Metrics (Prometheus)

The registry exposes /metrics with Prometheus counters/gauges:

  • cmp_http_rate_limited_total{route} — number of 429 responses per route
  • cmp_config_requests_total{status,origin_allowed} — config responses by status and CORS outcome
  • cmp_consent_requests_total{status,cors} — consent responses by status and CORS allow/deny
    • POST /v1/classify-cookies?site_key=… — batch classify cookies (license‑clean)
      • Request items: [{ name, domain?, host?, firstParty?, secure?, httpOnly?, sameSite?, maxAgeSec? }]
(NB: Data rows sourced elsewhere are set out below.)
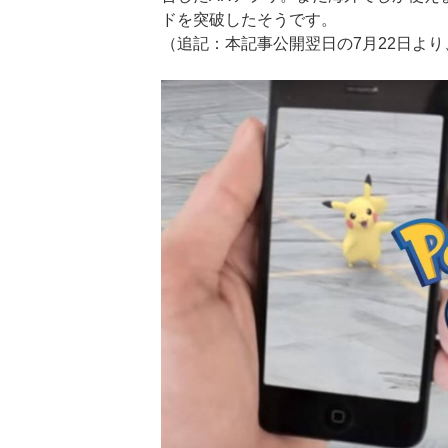
ドを突破したそうです。
（追記：本記事公開翌日の7月22日よ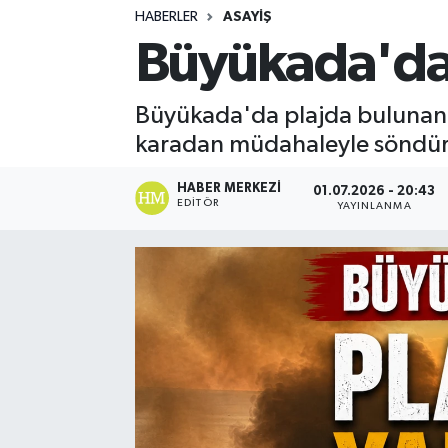
HABERLER
ASAYIŞ
Turizm
Büyükada'da 
Kültür - Sanat
Büyükada'da plajda bulunan 
Lider Haber TV Canlı Yayın izle
karadan müdahaleyle söndür
HABER MERKEZI
01.07.2026 - 20:43
EDITÖR
YAYINLANMA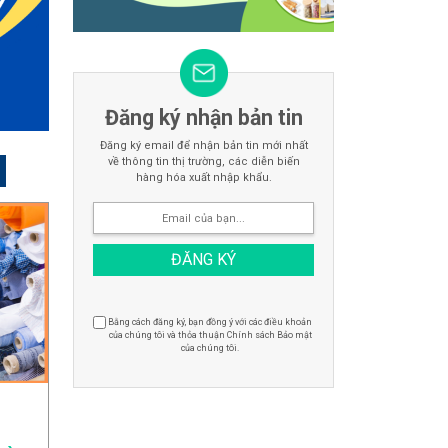
Đăng ký nhận bản tin
Đăng ký email để nhận bản tin mới nhất
về thông tin thị trường, các diễn biến
hàng hóa xuất nhập khẩu.
Bằng cách đăng ký, bạn đồng ý với các điều khoản
của chúng tôi và thỏa thuận Chính sách Bảo mật
của chúng tôi.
      • Response items: { name, domain, firstParty, vendor?, category, purpose?, retention, flags, confidence, evidence[] }
      • Notes: No cookie values are accepted or returned. Definitions/overrides are stored internally; evidence rows are recorded for analytics.
    • Cookies (admin):
      • POST /admin/cookies/definitions:batch — upsert pattern definitions { items: [{ namePattern, isRegex?, vendor?, category, purpose?, retentionHint?, firstPartyDefault?, confidence? }] }
      • POST /admin/cookies/overrides — upsert per‑site override { site_key?, name, domain?, vendor?, category, purpose?, retention?, reason? }
      • GET /admin/analytics/sites/by-key/:siteKey/cookies?range=7d|30d|custom&from&to&firstParty=true|false&category=analytics,advertising&unknownOnly=true&minConfidence=70&search=abc&limit=500 — cookie evidence aggregation for portal analytics (privacy‑safe, no values)
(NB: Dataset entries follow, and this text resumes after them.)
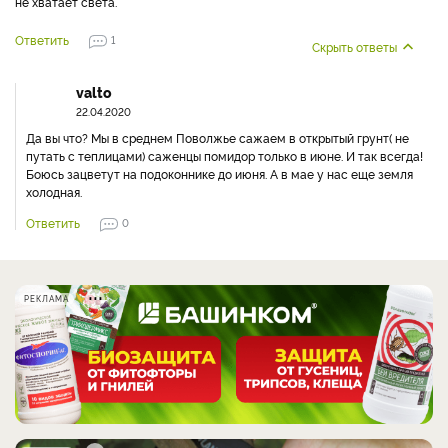
не хватает света.
Ответить
1
Скрыть ответы
valto
22.04.2020
Да вы что? Мы в среднем Поволжье сажаем в открытый грунт( не
путать с теплицами) саженцы помидор только в июне. И так всегда!
Боюсь зацветут на подоконнике до июня. А в мае у нас еще земля
холодная.
Ответить
0
РЕКЛАМА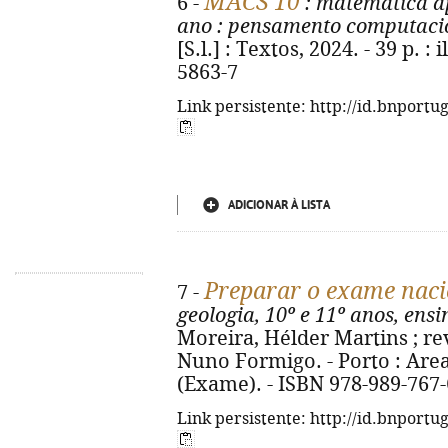
MACS 10
6 -
: matemática ap
ano
: pensamento computaci
[S.l.] : Textos, 2024. - 39 p. :
5863-7
Link persistente: http://id.bnportu
ADICIONAR À LISTA
Preparar o exame naci
7 -
geologia, 10º e 11º anos, ens
Moreira, Hélder Martins ; rev
Nuno Formigo. - Porto : Areal, 
(Exame). - ISBN 978-989-767-
Link persistente: http://id.bnportu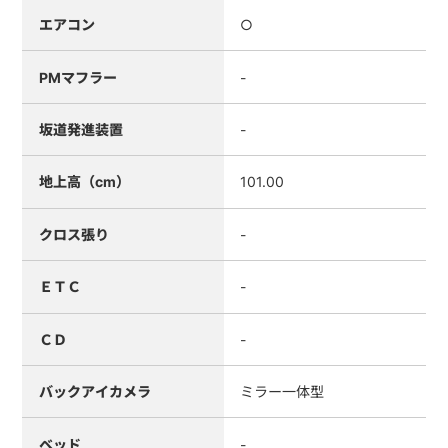
エアコン
○
PMマフラー
-
坂道発進装置
-
地上高（cm）
101.00
クロス張り
-
ＥＴＣ
-
ＣＤ
-
バックアイカメラ
ミラー一体型
ベッド
-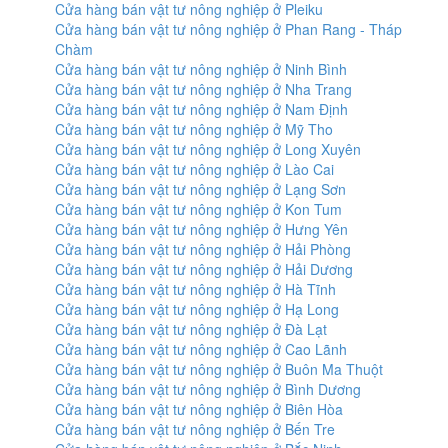
Cửa hàng bán vật tư nông nghiệp ở Pleiku
Cửa hàng bán vật tư nông nghiệp ở Phan Rang - Tháp
Chàm
Cửa hàng bán vật tư nông nghiệp ở Ninh Bình
Cửa hàng bán vật tư nông nghiệp ở Nha Trang
Cửa hàng bán vật tư nông nghiệp ở Nam Định
Cửa hàng bán vật tư nông nghiệp ở Mỹ Tho
Cửa hàng bán vật tư nông nghiệp ở Long Xuyên
Cửa hàng bán vật tư nông nghiệp ở Lào Cai
Cửa hàng bán vật tư nông nghiệp ở Lạng Sơn
Cửa hàng bán vật tư nông nghiệp ở Kon Tum
Cửa hàng bán vật tư nông nghiệp ở Hưng Yên
Cửa hàng bán vật tư nông nghiệp ở Hải Phòng
Cửa hàng bán vật tư nông nghiệp ở Hải Dương
Cửa hàng bán vật tư nông nghiệp ở Hà Tĩnh
Cửa hàng bán vật tư nông nghiệp ở Hạ Long
Cửa hàng bán vật tư nông nghiệp ở Đà Lạt
Cửa hàng bán vật tư nông nghiệp ở Cao Lãnh
Cửa hàng bán vật tư nông nghiệp ở Buôn Ma Thuột
Cửa hàng bán vật tư nông nghiệp ở Bình Dương
Cửa hàng bán vật tư nông nghiệp ở Biên Hòa
Cửa hàng bán vật tư nông nghiệp ở Bến Tre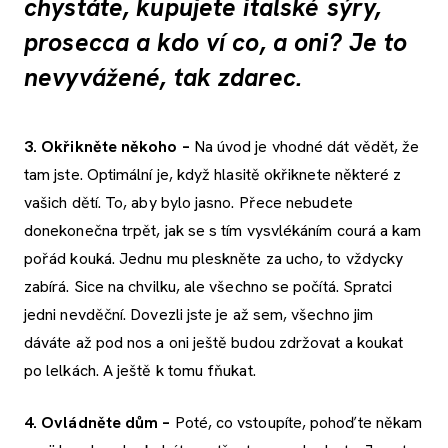
chystáte, kupujete italské sýry,
prosecca a kdo ví co, a oni? Je to
nevyvážené, tak zdarec.
3. Okřikněte někoho –
Na úvod je vhodné dát vědět, že
tam jste. Optimální je, když hlasitě okřiknete některé z
vašich dětí. To, aby bylo jasno. Přece nebudete
donekonečna trpět, jak se s tím vysvlékáním courá a kam
pořád kouká. Jednu mu pleskněte za ucho, to vždycky
zabírá. Sice na chvilku, ale všechno se počítá. Spratci
jedni nevděční. Dovezli jste je až sem, všechno jim
dáváte až pod nos a oni ještě budou zdržovat a koukat
po lelkách. A ještě k tomu fňukat.
4. Ovládněte dům –
Poté, co vstoupíte, pohoďte někam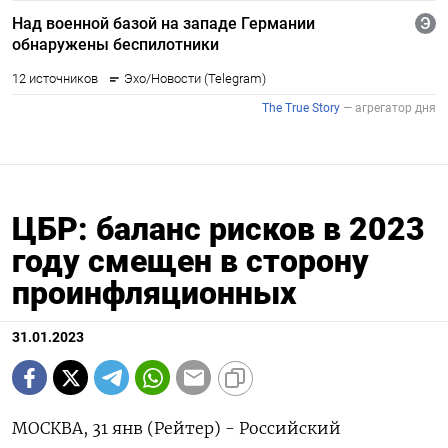
ЦБР: баланс рисков в 2023
году смещен в сторону
проинфляционных
31.01.2023
МОСКВА, 31 янв (Рейтер) - Российский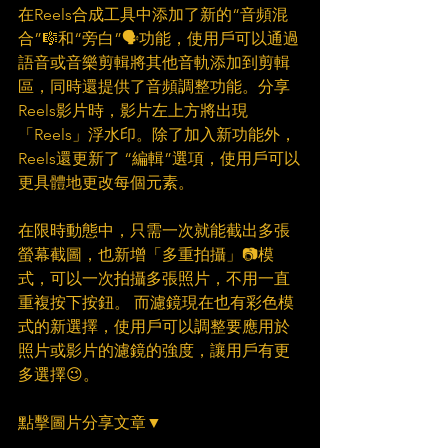
在Reels合成工具中添加了新的“音頻混
合”🎼和“旁白”🗣功能，使用戶可以通過
語音或音樂剪輯將其他音軌添加到剪輯
區，同時還提供了音頻調整功能。分享
Reels影片時，影片左上方將出現
「Reels」浮水印。除了加入新功能外， 
Reels還更新了 “編輯”選項，使用戶可以
更具體地更改每個元素。
在限時動態中，只需一次就能截出多張
螢幕截圖，也新增「多重拍攝」📷模
式，可以一次拍攝多張照片，不用一直
重複按下按鈕。 而濾鏡現在也有彩色模
式的新選擇，使用戶可以調整要應用於
照片或影片的濾鏡的強度，讓用戶有更
多選擇😉。
點擊圖片分享文章▼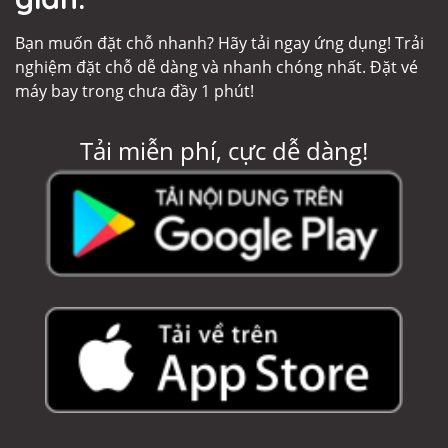
Bạn muốn đặt chỗ nhanh? Hãy tải ngay ứng dụng! Trải
nghiệm đặt chỗ dễ dàng và nhanh chóng nhất. Đặt vé
máy bay trong chưa đầy 1 phút!
Tải miễn phí, cực dễ dàng!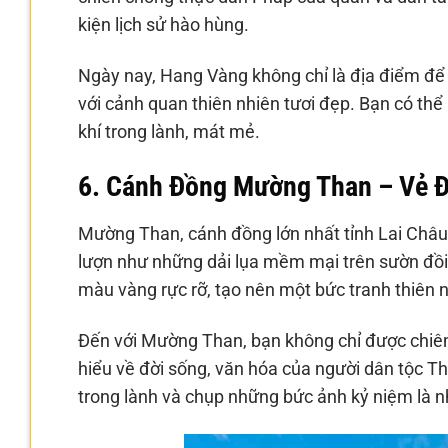
kiện lịch sử hào hùng.
Ngày nay, Hang Vàng không chỉ là địa điểm để t
với cảnh quan thiên nhiên tươi đẹp. Bạn có thể
khí trong lành, mát mẻ.
6. Cánh Đồng Mường Than – Vẻ 
Mường Than, cánh đồng lớn nhất tỉnh Lai Châu,
lượn như những dải lụa mềm mại trên sườn đồi
màu vàng rực rỡ, tạo nên một bức tranh thiên 
Đến với Mường Than, bạn không chỉ được chiê
hiểu về đời sống, văn hóa của người dân tộc Thá
trong lành và chụp những bức ảnh kỷ niệm là n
  • cmp_dataset_fetch_success_total{source} — dataset job successes
  • cmp_dataset_fetch_timestamp{source} — Unix timestamp of last successful dataset fetch
  • cmp_gpc_detected_total{route} — requests with Sec-GPC: 1
  • cmp_cookie_unknown_total{site} — unknown cookies (no DB definition matched; heuristics used) observed during classification
  • cmp_cookie_pre_consent_violations_total{site} — non‑essential cookies seen pre‑consent (increment when scan ingestion processes violations)

Use the provided ServiceMonitor and Grafana dashboard JSON under kubernetes/ and grafana/dashboards/.